Para colocar à prova a tecnologia desenvolvida, foram criados, e devidamente treinados através do supercomputador Marvin, da Universidade de Bonn, seis modelos de linguagem de inteligência artificial (LLMs), que ganharam o nome Tucano.
Entre os participantes do projeto está o pesquisador de pós-doutoradp brasileiro Nicholas Kluge, além de Aniket Sen, Shiza Fatimah e Sophia Falk. A equipe se dedicou por oito meses no projeto, cujo resultado foi publicado no final de outubro na ArXiv.org, uma plataforma para artigos científicos nos campos da matemática, física e ciência da computação.
O processo de criação
Uma das principais dificuldades do projeto foi justamente filtrar as informações que seriam relevantes para inserir no banco de dados. “Passamos muito tempo coletando textos em português e filtrando o que fazia sentido. Contamos com a inteligência artificial para nos ajudar nessa etapa. Nesse sentido, usamos a IA para fazer IA”, conta Kluge.
Outra parte fundamental foi otimizar o tempo de treinamento, que dependendo do tamanho e dos códigos do banco de dados, pode chegar a mais de um ano. “Passamos uns bons dois, três meses refinando o código, para que pudéssemos fazer um treinamento eficiente, que não demorasse muito”, explica o coautor do estudo.
Ampliar acesso a esse tipo de tecnologia
O projeto tenta preencher uma lacuna da IA: a falta de um dataset extenso em língua portuguesa acessível ao público, de maneira aberta.
Agora, com um banco de dados desse tamanho disponível gratuitamente, novas tecnologias em inteligência artificial podem ser criadas com o português como língua nativa. “Nosso estudo ajuda a democratizar o acesso a esse tipo de tecnologia, porque nem todo mundo fala inglês e esse tipo de tecnologia é muito útil”, avalia Kluge.
Para além da barreira da língua, elementos culturais acabam sendo favorecidos com essa prática. Os modelos podem entender também gírias brasileiras e informações sobre o Brasil, o que muitas vezes não ocorre em modelos treinados em língua inglesa.
“O modelo é brasileiro, ele foi treinado em português, ele fala português, ele entende gírias, tem muitas informações dentro dele sobre língua portuguesa, sobre cultura portuguesa, cultura brasileira. É um artefato para guardar também a nossa cultura”, conta Kluge.
Inteligência artificial e open source
No estudo Tucano: Advancing Neural Text Generation for Portuguese, os pesquisadores afirmam que um dos grandes diferenciais do projeto é também o fato dele ser completamente aberto e acessível a todo mundo, promovendo o verdadeiro sentido de open source (código aberto, em português).
Tal conceito prega disponibilizar um código-fonte de um software para todos, tornando-o de conhecimento público para que novos produtos e tecnologias se desenvolvam a partir dele.
Como esse é um mercado que movimenta muito dinheiro, a maior parte desse desenvolvimento hoje em dia é feito por empresas de forma fechada. Plataformas e serviços, inclusive brasileiros, até são disponibilizados de maneira gratuita, mas a informação de como esses sistemas foram construídos é mantida em segredo.
“Hoje sabemos que o ChatGPT ou a inteligência artificial da Meta são muito bons, mas não sabemos como eles foram treinadas e quais foram os dados que alimentaram eles.
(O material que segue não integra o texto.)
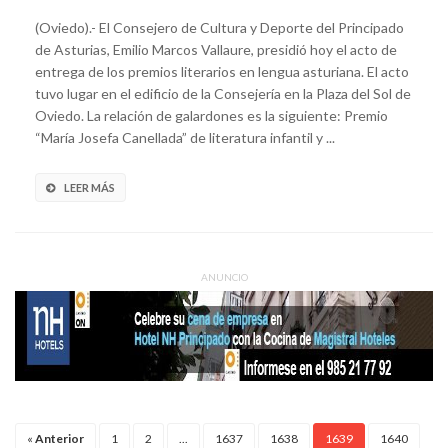
(Oviedo).- El Consejero de Cultura y Deporte del Principado
de Asturias, Emilio Marcos Vallaure, presidió hoy el acto de
entrega de los premios literarios en lengua asturiana. El acto
tuvo lugar en el edificio de la Consejería en la Plaza del Sol de
Oviedo. La relación de galardones es la siguiente: Premio
“María Josefa Canellada” de literatura infantil y ...
LEER MÁS
ANUNCIO
«
Anterior
1
2
...
1637
1638
1639
1640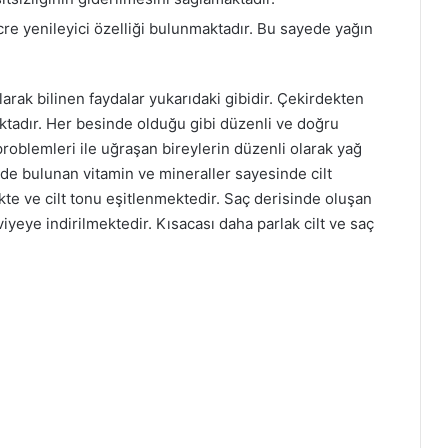
re yenileyici özelliği bulunmaktadır. Bu sayede yağın
arak bilinen faydalar yukarıdaki gibidir. Çekirdekten
ktadır. Her besinde olduğu gibi düzenli ve doğru
roblemleri ile uğraşan bireylerin düzenli olarak yağ
inde bulunan vitamin ve mineraller sayesinde cilt
kte ve cilt tonu eşitlenmektedir. Saç derisinde oluşan
yeye indirilmektedir. Kısacası daha parlak cilt ve saç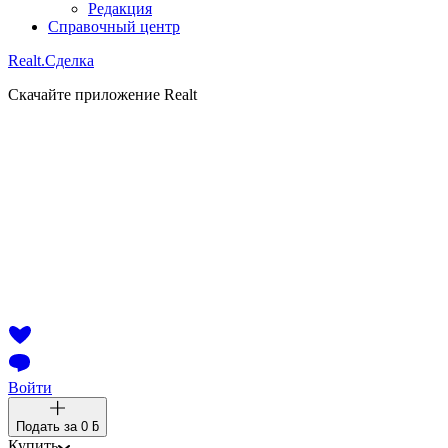
Редакция
Справочный центр
Realt.
Сделка
Скачайте приложение Realt
Войти
Подать за
0 ƃ
Купить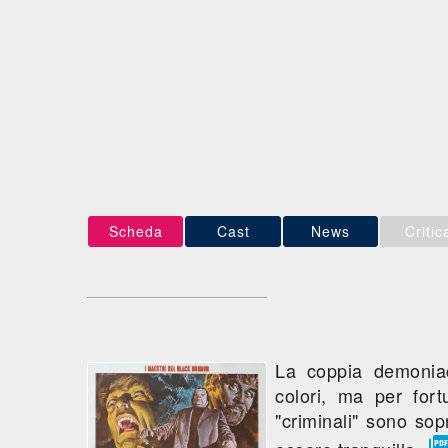
Scheda
Cast
News
Critic
La coppia demoniac
colori, ma per for
"criminali" sono sop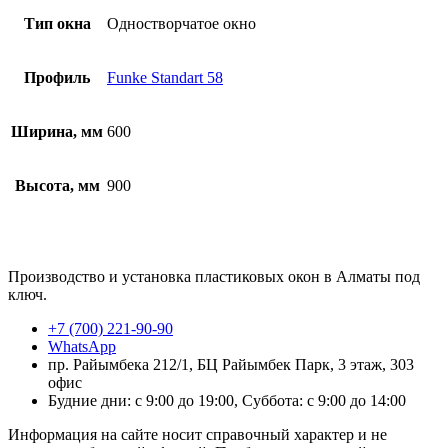
Тип окна
Одностворчатое окно
Профиль
Funke Standart 58
Ширина, мм
600
Высота, мм
900
Производство и установка пластиковых окон в Алматы под
ключ.
+7 (700) 221-90-90
WhatsApp
пр. Райымбека 212/1, БЦ Райымбек Парк, 3 этаж, 303
офис
Будние дни: с 9:00 до 19:00, Суббота: с 9:00 до 14:00
Информация на сайте носит справочный характер и не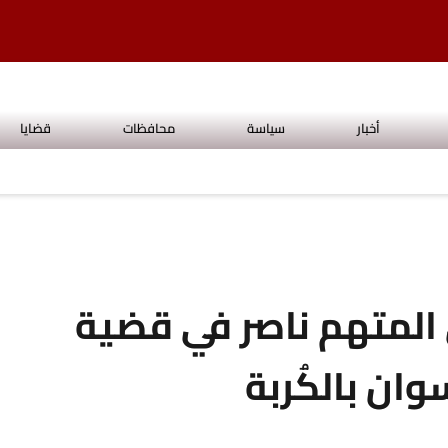
أخبار
سياسة
محافظات
قضايا
 المتهم ناصر في قضية
ن بالكُربة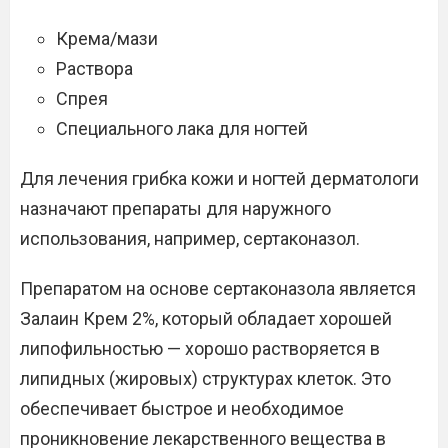
Крема/мази
Раствора
Спрея
Специального лака для ногтей
Для лечения грибка кожи и ногтей дерматологи
назначают препараты для наружного
использования, например, сертаконазол.
Препаратом на основе сертаконазола является
Залаин Крем 2%, который обладает хорошей
липофильностью — хорошо растворяется в
липидных (жировых) структурах клеток. Это
обеспечивает быстрое и необходимое
проникновение лекарственного вещества в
Não sabemos como é o banco de dados da maior parte desses modelos”, diz Kluge, acrescentando que esse modelo fechado acaba criando um monopólio tecnológico.
Quando se fala, portanto, de inteligência artificial aberta, a ideia, segundo o pesquisador, não é apenas criar um modelo que qualquer um pode usar, mas algo que possa ser reproduzido. “Para que a ciência possa avançar, precisamos de open source, precisamos de pesquisa que pode ser reproduzida. Na nossa pesquisa, treinamos os primeiros grandes modelos de linguagem em língua portuguesa e eles são totalmente reproduzíveis: o banco de dados é aberto, os modelos são abertos, as avaliações são abertas. Isso sim é inteligência artificial aberta”, destaca Kluge.
IA e sustentabilidade
Treinar um modelo de linguagem exige o processamento de muitos dados, muita computação, o que além de demandar uma quantidade considerável de energia, resulta em uma liberação considerável de CO2na atmosfera.
É por isso que o coautor do estudo alerta ainda mais para a importância de tornar os resultados das pesquisas acessíveis. “Quando a pesquisa não é aberta e todo mundo tem que fazer de novo e de novo, esse gasto de energia é multiplicado”, diz Kluge.
“Quando uma empresa desenvolve um modelo que produziu toneladas de CO2 na atmosfera e o mantém fechado, sem falar como foi feito, ele incentiva a reprodução dessa pegada de carbono por outras empresas e pesquisas, e isso é uma política extremamente insustentável”, complementa.